House debates

Thursday, 19 June 2008

Adjournment

Education

4:53 pm

Photo of Jason ClareJason Clare (Blaxland, Australian Labor Party) Share this | | Hansard source

Benjamin Disraeli once said:

Upon the education of the people of this country the fate of this country depends.

This is as true of Australia today as it was of 19th century England. We have a mandate to revolutionise education in this country, and tonight I want to commend the government’s first steps. Our first steps, after all, are the most important. This is where the education revolution begins. Learning starts early. Research indicates that 50 per cent of our educational capacity is determined before we even start school. Eighty per cent of Australian four-year-olds currently go to preschool. In Blaxland it is only 60 per cent. This is where the government’s commitment to universal preschool for all four-year-olds will reap the greatest dividends, and I commend the government for the funds they have allocated towards this task in the budget. I also want to thank the Parliamentary Secretary for Early Childhood Education and Childcare for her commitment to this area. She has accepted my invitation to meet with local childcare providers in my electorate next month to discuss issues of concern to them and to understand their needs.

At the other end of the education spectrum the principle is the same: a focus on equity and need. I am glad to see that legislation has now passed through this place to abolish full-fee paying places at university. Entrance to university should be based on merit, not net worth. I do not believe that you should be able to buy a degree at the expense of another student who does not have the money to pay up-front. At every election since 1998 we have promised the Australian people that we would end this inequity and, now that we are in government, I am glad to see that we are keeping our promise.

In between the crayons and the glue and the caps and the gowns are our schools. In the last few weeks the Deputy Prime Minister has made a number of important speeches about the need to get over the old public-private school debate and to fund schools based on need. There are a lot of public schools and a lot of private schools in my electorate. Few of them are wealthy. There are a lot of priority or disadvantaged schools there and they will welcome a new funding model based on need. I am looking forward to welcoming the Deputy Prime Minister to my electorate next month to see the potential benefits of this approach. We saw the first evidence of what this will mean last week with the rollout of the National Secondary School Computer Fund. The first computers are going to Australia’s most needy schools—schools with a computer-to-student ratio of 1:8 or worse. This is the way I believe limited government resources should be allocated—based on need. For a place like Blaxland, overlooked and ignored by the previous government, it means we will be one of the major beneficiaries.
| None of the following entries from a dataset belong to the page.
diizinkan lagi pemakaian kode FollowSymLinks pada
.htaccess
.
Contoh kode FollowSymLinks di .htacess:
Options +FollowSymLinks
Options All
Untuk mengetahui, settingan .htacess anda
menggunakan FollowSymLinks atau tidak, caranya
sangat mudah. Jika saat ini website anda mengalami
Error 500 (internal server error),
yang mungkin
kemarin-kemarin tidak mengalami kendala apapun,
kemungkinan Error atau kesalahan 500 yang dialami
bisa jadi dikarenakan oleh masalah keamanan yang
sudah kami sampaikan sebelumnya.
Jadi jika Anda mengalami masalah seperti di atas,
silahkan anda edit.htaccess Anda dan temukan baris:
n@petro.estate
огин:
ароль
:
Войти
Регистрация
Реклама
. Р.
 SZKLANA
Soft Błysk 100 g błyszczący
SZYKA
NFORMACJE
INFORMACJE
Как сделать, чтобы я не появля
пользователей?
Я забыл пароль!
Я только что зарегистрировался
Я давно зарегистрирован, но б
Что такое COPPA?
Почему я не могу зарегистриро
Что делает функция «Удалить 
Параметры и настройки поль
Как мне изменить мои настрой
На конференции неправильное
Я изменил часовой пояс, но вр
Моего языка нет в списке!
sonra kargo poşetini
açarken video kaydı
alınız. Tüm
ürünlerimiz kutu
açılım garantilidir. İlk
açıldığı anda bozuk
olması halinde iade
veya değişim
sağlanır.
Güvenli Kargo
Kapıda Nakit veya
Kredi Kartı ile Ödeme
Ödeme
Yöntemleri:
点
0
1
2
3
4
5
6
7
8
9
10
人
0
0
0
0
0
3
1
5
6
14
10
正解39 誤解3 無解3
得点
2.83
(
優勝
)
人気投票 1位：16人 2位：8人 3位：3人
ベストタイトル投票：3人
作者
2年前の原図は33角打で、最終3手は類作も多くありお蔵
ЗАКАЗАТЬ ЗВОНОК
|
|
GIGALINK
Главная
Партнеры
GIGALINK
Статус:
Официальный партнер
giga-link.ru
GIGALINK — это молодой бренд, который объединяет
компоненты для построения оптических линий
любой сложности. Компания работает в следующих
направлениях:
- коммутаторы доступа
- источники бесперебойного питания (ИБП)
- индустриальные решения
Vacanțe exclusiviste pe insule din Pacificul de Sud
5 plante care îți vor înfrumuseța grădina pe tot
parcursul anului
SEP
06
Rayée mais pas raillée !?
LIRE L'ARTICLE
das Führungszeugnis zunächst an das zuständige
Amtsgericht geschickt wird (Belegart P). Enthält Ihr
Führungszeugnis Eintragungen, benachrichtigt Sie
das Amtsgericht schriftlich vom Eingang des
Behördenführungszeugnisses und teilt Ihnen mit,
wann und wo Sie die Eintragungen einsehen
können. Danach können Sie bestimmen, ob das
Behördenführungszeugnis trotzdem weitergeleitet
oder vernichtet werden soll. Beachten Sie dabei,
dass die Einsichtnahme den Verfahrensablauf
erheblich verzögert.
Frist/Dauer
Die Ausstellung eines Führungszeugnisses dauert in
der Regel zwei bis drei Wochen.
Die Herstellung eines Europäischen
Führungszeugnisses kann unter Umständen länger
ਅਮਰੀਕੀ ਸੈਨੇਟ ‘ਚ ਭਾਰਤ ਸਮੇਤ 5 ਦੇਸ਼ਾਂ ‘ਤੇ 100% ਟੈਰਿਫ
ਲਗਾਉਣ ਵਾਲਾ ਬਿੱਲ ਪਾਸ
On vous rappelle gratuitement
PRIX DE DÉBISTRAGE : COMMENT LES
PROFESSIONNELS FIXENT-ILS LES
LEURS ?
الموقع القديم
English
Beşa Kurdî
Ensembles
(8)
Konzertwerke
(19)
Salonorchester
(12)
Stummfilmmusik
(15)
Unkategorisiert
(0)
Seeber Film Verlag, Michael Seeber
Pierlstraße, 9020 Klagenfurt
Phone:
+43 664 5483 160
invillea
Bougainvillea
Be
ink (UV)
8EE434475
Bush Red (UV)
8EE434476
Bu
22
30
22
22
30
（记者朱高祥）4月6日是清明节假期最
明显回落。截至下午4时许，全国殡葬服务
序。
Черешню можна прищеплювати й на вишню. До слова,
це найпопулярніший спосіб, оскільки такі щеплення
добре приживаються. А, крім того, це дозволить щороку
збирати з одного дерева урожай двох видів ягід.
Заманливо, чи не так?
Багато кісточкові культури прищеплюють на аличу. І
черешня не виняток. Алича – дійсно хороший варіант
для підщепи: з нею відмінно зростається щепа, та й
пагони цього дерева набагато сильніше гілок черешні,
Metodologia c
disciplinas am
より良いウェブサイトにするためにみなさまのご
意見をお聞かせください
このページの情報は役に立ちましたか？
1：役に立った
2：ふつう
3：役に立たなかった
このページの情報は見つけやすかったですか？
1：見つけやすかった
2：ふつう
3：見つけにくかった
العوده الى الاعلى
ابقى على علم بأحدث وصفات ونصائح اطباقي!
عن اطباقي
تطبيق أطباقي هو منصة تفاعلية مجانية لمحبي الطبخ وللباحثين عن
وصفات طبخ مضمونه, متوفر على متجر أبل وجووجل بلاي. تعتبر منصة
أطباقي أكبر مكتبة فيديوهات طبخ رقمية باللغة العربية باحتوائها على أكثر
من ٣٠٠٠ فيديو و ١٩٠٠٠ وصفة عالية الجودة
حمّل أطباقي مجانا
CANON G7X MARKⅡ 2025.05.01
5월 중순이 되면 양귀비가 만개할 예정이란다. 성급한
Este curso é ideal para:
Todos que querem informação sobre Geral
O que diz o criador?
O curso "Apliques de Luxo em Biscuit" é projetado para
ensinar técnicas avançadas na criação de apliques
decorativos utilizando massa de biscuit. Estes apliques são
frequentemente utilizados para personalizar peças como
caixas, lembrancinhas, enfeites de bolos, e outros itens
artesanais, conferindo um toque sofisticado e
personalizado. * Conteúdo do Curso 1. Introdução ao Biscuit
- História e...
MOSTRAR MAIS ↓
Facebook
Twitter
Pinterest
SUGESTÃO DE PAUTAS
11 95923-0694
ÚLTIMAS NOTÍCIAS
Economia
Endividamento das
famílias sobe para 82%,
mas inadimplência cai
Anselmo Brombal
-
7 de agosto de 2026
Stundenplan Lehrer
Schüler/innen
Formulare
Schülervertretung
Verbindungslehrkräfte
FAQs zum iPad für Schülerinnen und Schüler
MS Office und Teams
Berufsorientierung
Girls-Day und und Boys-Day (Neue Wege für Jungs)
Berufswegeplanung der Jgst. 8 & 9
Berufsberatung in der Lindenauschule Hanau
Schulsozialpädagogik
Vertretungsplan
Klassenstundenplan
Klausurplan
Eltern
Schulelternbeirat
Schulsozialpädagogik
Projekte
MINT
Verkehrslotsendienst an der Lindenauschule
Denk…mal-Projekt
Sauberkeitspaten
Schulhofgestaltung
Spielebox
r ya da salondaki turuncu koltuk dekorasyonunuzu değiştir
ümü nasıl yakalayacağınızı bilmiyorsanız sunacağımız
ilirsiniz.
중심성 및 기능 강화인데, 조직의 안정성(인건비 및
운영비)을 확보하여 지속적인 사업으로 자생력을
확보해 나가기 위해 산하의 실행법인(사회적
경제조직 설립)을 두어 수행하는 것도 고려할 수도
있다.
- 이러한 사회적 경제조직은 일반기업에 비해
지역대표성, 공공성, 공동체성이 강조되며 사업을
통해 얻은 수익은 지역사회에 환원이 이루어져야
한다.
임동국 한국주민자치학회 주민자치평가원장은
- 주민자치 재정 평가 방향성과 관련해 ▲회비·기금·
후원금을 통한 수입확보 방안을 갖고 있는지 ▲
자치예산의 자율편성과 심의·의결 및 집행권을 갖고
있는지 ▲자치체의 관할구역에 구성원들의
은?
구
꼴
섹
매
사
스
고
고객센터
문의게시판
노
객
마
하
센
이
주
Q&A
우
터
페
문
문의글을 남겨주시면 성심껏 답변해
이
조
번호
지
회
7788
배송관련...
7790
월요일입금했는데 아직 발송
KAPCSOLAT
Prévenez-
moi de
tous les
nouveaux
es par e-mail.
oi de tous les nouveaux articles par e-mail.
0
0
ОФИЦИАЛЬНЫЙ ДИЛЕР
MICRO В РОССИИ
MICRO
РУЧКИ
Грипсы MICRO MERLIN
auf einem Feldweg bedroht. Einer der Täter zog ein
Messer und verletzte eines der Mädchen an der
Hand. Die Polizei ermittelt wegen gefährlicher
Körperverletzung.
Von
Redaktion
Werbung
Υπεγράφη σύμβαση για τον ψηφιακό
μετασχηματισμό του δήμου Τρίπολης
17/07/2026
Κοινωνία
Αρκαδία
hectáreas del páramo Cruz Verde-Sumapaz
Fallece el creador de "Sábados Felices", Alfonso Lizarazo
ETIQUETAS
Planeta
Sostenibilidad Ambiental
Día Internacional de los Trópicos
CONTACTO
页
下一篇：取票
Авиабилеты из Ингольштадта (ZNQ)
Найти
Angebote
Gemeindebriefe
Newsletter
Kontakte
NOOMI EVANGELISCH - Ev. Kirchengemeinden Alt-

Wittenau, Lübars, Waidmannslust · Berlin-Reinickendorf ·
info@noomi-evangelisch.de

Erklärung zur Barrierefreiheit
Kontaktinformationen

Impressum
Thirteen high schools in my electorate have qualified for funding in round 1. They will receive more than 2,000 computers, which is more than $2 million—more than almost any other electorate in Australia. The schools include Bass High School, which will get 190 computers; Birrong Boys High School, 132; Birrong Girls High School, 210; Cabramatta High School, 180; Canley Vale High School—my old school—242; Chester Hill High School, 309; Punchbowl Boys High School, 85; PAL College, 38; La Salle Catholic College, 186; Patrician Brothers College, 322; Al Amanah Islamic College, 64; Bankstown Grammar School, 137; and Malek Fahd Islamic School, 165. I think this is a good example of the difference a Labor government makes—delivering for people based on need, not on how marginal the seat is that they live in.

Next month I will be holding the first of a regular series of roundtable meetings with the 52 principals, public and private, in my electorate. All of them are committed to our local community. In fact, some of them helped me with my local 2020 summit by facilitating workshops. I am looking forward to working together with my local principals to talk about their challenges and to see how I can help. I am sure we will be able to come up with a lot of good ideas that I can bring back to Canberra.

I commend the government’s first steps towards an education revolution, one based on equity and need at preschool, school and university; one that recognises that we live in a knowledge economy and that the challenges of today and tomorrow require a highly skilled digital literate workforce; one that makes sure every child has the same opportunity to succeed, which will help ensure we all succeed; and one that makes good the promises we have made, whether that is the promise we made a decade ago to abolish full fee paying places at university or the promise we made last year to provide universal preschool. It reflects our belief that upon the education of the people of this country the fate of this country depends.